My query is with reference to this reprex:
d1 <- data.frame(index= 1:100,x=1:100,x_hat= 1:100+ rnorm(100))
ggplot(data = d1 ) +
geom_line(aes(x=index,y=x,color="True X")) +
geom_line(aes(x=index,y=x_hat,color="Estimated X")) +
scale_x_continuous(name = "" ) +
ylab("")
The code is doing what I want it to do but I don't know how it is doing it. When I say color = "True X" I think it is generating a variable on the fly which is a constant.
Is that correct ? How is it working ? Can someone say a few words on this ? The beauty of this approach is that it automatically creates a correct legend.
Your intuition is basically correct. Specifying a string constant within each geom_line
is telling ggplot2
to draw the line in a default color and add a legend labelled with whatever string you specified after color =
. If you specified the same string in both geoms (e.g. color = "True X"

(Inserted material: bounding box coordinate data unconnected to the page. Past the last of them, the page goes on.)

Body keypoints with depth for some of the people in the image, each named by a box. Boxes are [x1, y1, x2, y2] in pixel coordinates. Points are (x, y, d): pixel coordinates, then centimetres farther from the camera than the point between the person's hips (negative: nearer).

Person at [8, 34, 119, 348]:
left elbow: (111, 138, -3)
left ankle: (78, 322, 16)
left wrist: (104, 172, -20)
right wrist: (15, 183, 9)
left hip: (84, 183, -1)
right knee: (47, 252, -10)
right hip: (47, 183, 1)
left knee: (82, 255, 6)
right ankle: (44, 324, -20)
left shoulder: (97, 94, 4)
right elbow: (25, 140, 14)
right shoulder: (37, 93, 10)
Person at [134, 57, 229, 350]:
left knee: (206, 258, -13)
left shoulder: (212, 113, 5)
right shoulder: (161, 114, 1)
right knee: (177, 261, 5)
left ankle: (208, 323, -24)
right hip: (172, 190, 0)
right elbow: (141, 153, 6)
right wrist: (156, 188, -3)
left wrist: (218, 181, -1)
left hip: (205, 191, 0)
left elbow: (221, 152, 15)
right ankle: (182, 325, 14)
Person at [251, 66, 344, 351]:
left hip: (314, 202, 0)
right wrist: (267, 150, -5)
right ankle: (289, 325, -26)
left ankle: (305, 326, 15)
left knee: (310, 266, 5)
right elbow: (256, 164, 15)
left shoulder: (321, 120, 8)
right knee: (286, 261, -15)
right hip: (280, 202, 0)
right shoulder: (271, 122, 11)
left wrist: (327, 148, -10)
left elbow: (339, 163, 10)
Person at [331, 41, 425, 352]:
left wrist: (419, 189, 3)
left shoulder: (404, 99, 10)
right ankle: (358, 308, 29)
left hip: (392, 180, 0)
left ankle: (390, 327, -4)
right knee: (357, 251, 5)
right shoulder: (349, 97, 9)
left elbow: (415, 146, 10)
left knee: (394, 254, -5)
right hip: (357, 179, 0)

), you would get only one line in that reddish default color to go along with a legend with only one label. So in other words, each unique string constant is telling ggplot to draw the respective line in a different color and add a label to the legend.
If you want to customize further, you can add scale_color_manual
to your call to ggplot. For instance, scale_color_manual("Type of X", values = c("blue", "red"))
would add a proper title to the legend and change the colors of the two lines to whatever you want (in this case blue and red).